Recently, our tabletop gaming group stared up two new roleplaying game campaigns. I’m running Pathfinder Society and another member is running a Dungeons & Dragons game. As it happens, the ways our intro sessions ran seemed to be at opposite ends of the spectrum of ways introductions can be run. The D&D group began with a ‘theory only’ session, in which they talked through how the game works and how to make character to play in the game. I handed out pregenerated characters and with the least babble I could manage, sent the party of adventurers on their first mission. We had frequent pauses to explain how to do what needed to be done in the game system, but by the end of the evening, the players had succeeded at their mission. (If you’re thinking that D&D and Pathfinder must have very complicated rules, you’re not wrong. The learning curve has a substantial payoff, though.)
This got me thinking about my general approach to introducing people to a new topic: I like to jump right in. It’s not that I don’t see value in giving context and explaining a system from the outside. If I’m honest, part of why I prefer the other approach is that I’m just not very good at that sort of thing. (Or more positively, I am good at explaining as I go along; take your pick.) Jumping right in comes with its own advantages too: it gives a feel for what the subject’s really about much sooner, as long as it isn’t too confusing, for one. I think it also has the potential to be a bigger motivator to actually learn the nitty gritty of what makes something tick.

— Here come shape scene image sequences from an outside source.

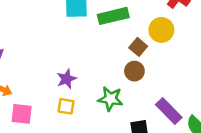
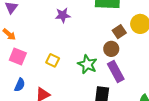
purple star: (67, 79) -> (63, 15), moved
purple rectangle: (169, 111) -> (116, 72), moved

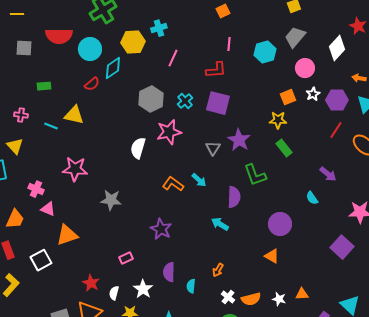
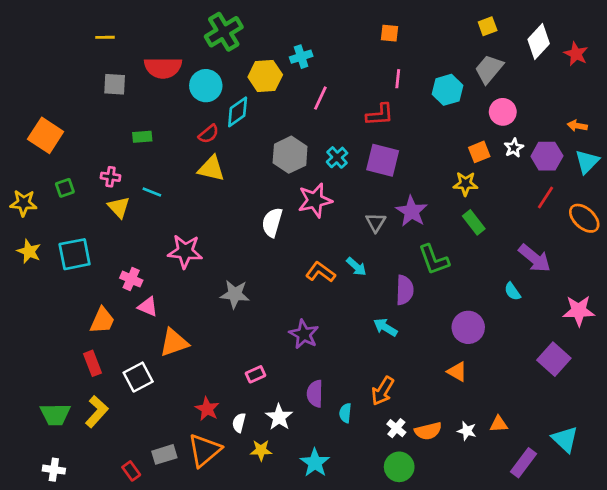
orange square: (223, 11) -> (389, 33), turned 32
white diamond: (337, 48) -> (539, 41), moved
yellow triangle: (74, 115) -> (211, 169), moved
yellow triangle: (15, 146) -> (119, 207), moved
purple arrow: (328, 174) -> (535, 258), size x1.4
orange arrow: (218, 270) -> (383, 391), size x1.5

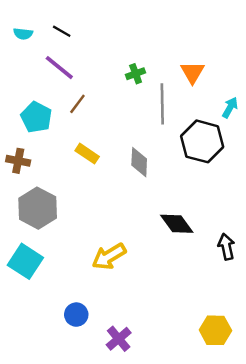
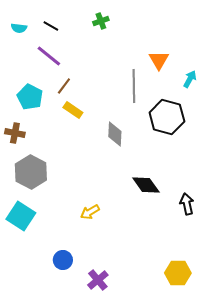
green cross: (136, 74) -> (101, 21), moved
cyan arrow: (230, 108) -> (190, 79), moved
yellow rectangle: (87, 154) -> (73, 110), moved
yellow arrow: (109, 256) -> (90, 212), size x0.7

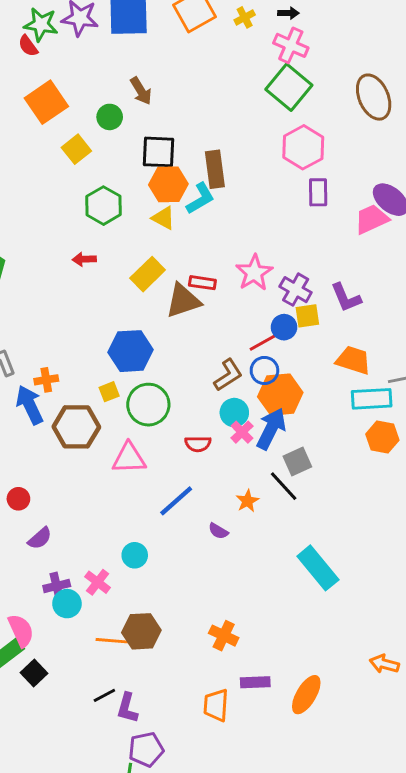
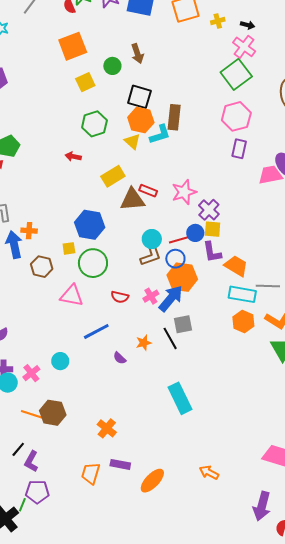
purple L-shape: (346, 298) -> (212, 252), moved
cyan circle: (234, 413) -> (152, 239), moved
brown hexagon: (76, 427) -> (42, 267), size x0.7
black line: (104, 695) -> (18, 449), turned -35

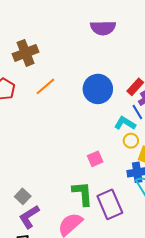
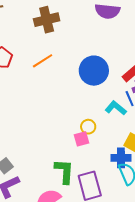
brown cross: (26, 53) -> (47, 20), moved
yellow circle: (131, 141) -> (88, 127), moved

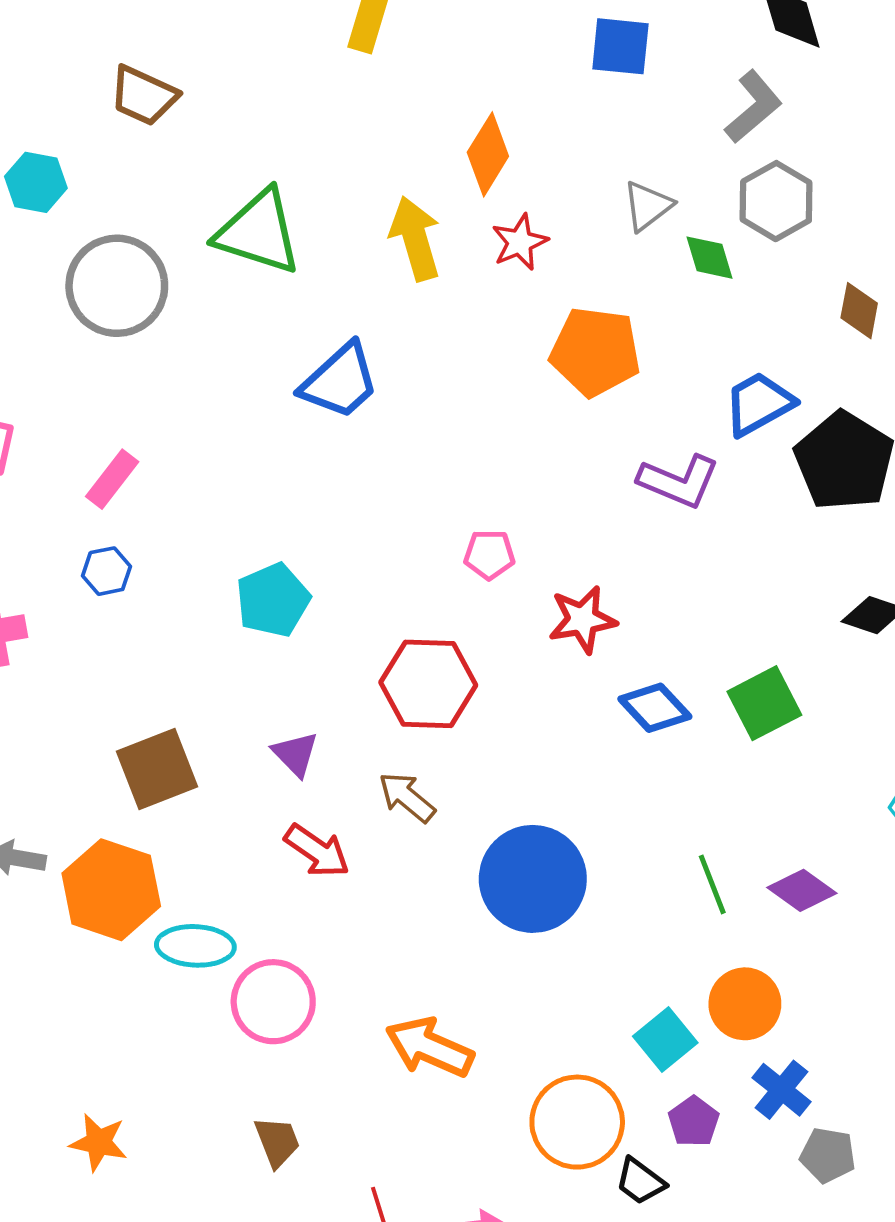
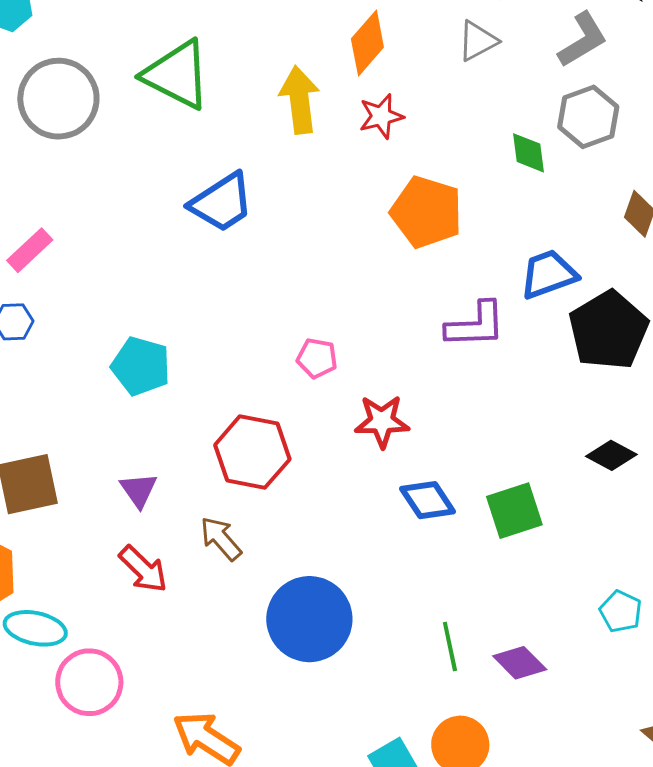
gray triangle: (647, 206) -> (478, 41), moved
purple L-shape: (679, 481) -> (476, 325), turned -34
cyan pentagon: (273, 600) -> (141, 366), turned 30

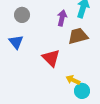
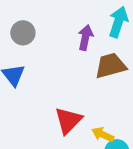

In my Pathfinder games, I tend to refer people to the Core Rulebook of the online reference document to figure out that nitty gritty. In Mechatropolis the links to Wikipedia are intended to do a similar job. I think the access to a more detailed explanation elsewhere is what makes a ‘jump in and see how it goes’ approach viable. The thought of combining both elements — jumping in and examining the detail — in a single resource has a definite appeal, but it seems like it could be an enormous project. It might not even be possible to pull off both together; I struggle to think of examples that do it. Nonetheless, it’s an interesting idea to kick around and maybe one day I’ll figure out how to make it work.